Wo genau wir stehen, bleibt noch im Dunkeln

Pfarrer Tomas weiter beim Betrachten des Bildes: „Da haben sich die drei Könige aus dem Morgenland auf den Weg gemacht und wir folgen ihnen. Ganz rechts im Bild ist der Start, leider im Nebel. Wo genau wir stehen, bleibt noch im Dunkeln. Wo bin ich? Wo stehen Sie? Gehen Sie mit? Hauptsache, ich sehe die Könige noch vor mir; die wissen nämlich, wo sie stehen und wohin sie gehen, die haben eine Richtung, ein Ziel. Das ist gut so, denn vieles in meinem Leben ist im Unklaren, manchmal tappe ich im Dunkeln, manchmal verliere ich die Orientierung. Da ist es gut, wenn man starke Rücken und breite Schultern vor sich hat, wenn einer da ist, der sagt, wo’s langgeht.

In Gemeinschaft scheint irgendwie alles leichter und sicherer

„Dann wird es etwas heller. Der Nebel lichtet sich. Auch das ist eine Erfahrung, die ich im Leben immer wieder mache: In Gemeinschaft scheint irgendwie alles leichter und sicherer. Ich wage mal einen Blick hinter den königlichen Rücken hervor. Da ist ein Licht – wie hell und warm! Da geht es hin, wie es scheint. Das magische Lichtgelb zieht uns immer schneller zu sich. Sind wir gespannt, was uns da erwartet? Da empfängt

Titelseite des Gemeindebriefs: Kommt, lasset uns anbeten Friederike Rave, Die Weisen

uns der helle Schein, da umfängt uns die wunderbare Wärme. Seine Quelle ist ein Kind, und seine Liebe ist die Wärme. Und ich bin dabei! Bin ein König, weil mich das Kind den Königen gleich empfängt. Und die?Die falten die Hände und beugen die Häupter. Sie grüßen das Kind wie einen König.“

Ein König, der sie alle empfängt

Und Pfarrer Tomas fragt: „Was für ein Kind! Was für ein König, der sie alle empfängt und mit seiner Liebe umfängt, ob Würdenträger oder Haus­frau, Deutscher oder Weltenbürger, Reicher oder Armer, Alt oder Jung! Ein Kind, das mich zum König macht durch seine sich schenkende Liebe!

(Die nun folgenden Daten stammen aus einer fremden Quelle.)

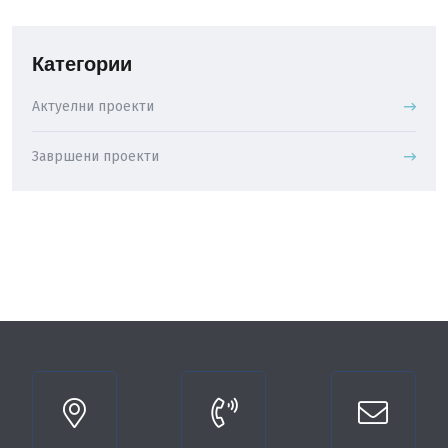
Категории
Актуелни проекти
Завршени проекти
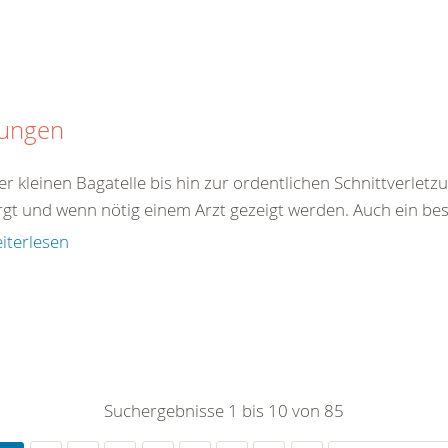
tungen
er kleinen Bagatelle bis hin zur ordentlichen Schnittverle
rgt und wenn nötig einem Arzt gezeigt werden. Auch ein be
iterlesen
Suchergebnisse 1 bis 10 von 85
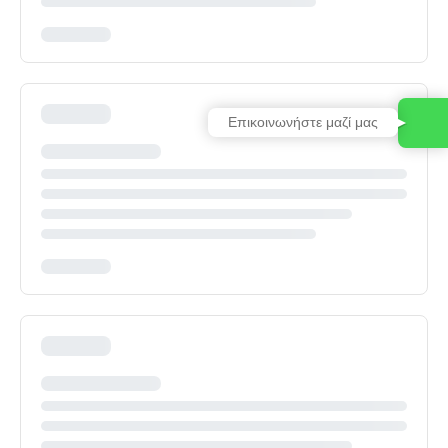
Επικοινωνήστε μαζί μας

Ein Kind wie ein König, der uns lehrt: Im Kleinen, im Unscheinbaren, im Verkannten und Versteckten, da ist das Große, denn es trägt die Liebe, die Liebe Gottes, die Gemeinschaft schenkt.

Was für eine schöne Erfahrung im Leben, die wir nun teilen können: Ich bin geliebt, ich bin ein König! Heute und immer! Das kann nur Gott!“

Deshalb die besten Wünsche: frohe Weihnachten in Gemeinschaft und Kurs halten.

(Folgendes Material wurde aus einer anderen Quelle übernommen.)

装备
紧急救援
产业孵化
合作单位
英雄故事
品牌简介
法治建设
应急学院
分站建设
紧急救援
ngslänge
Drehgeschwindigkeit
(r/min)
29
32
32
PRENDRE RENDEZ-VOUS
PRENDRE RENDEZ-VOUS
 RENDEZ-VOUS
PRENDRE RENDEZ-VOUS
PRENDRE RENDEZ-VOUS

Ein Gedanke zu „Machen wir uns zum König oder Königin

  1. … wir sind alle geliebte Königinnen und Könige! Unglaublich diese Wertschätzung, wie sie uns unser Glaube vermittelt! Können wir das annehmen? Kann ich das glauben, daß ich so gesehen werde? Obwohl wir als Menschen alle auch so viele Fehler machen! Kann ich andere in unserer Gemeinde und meinem sonstigen Umfeld so sehen?
    Ich kann es immer wieder neu versuchen. Nicht aus mir selbst heraus, sondern weil Jesus in die Welt gekommen ist und uns so viel vorgelebt hat…..
    Das reicht als Vorsatz für das neue Jahr, oder! ; )
    Ich wünsche allen ein schönes, möglichst friedvolles Neues Jahr!!!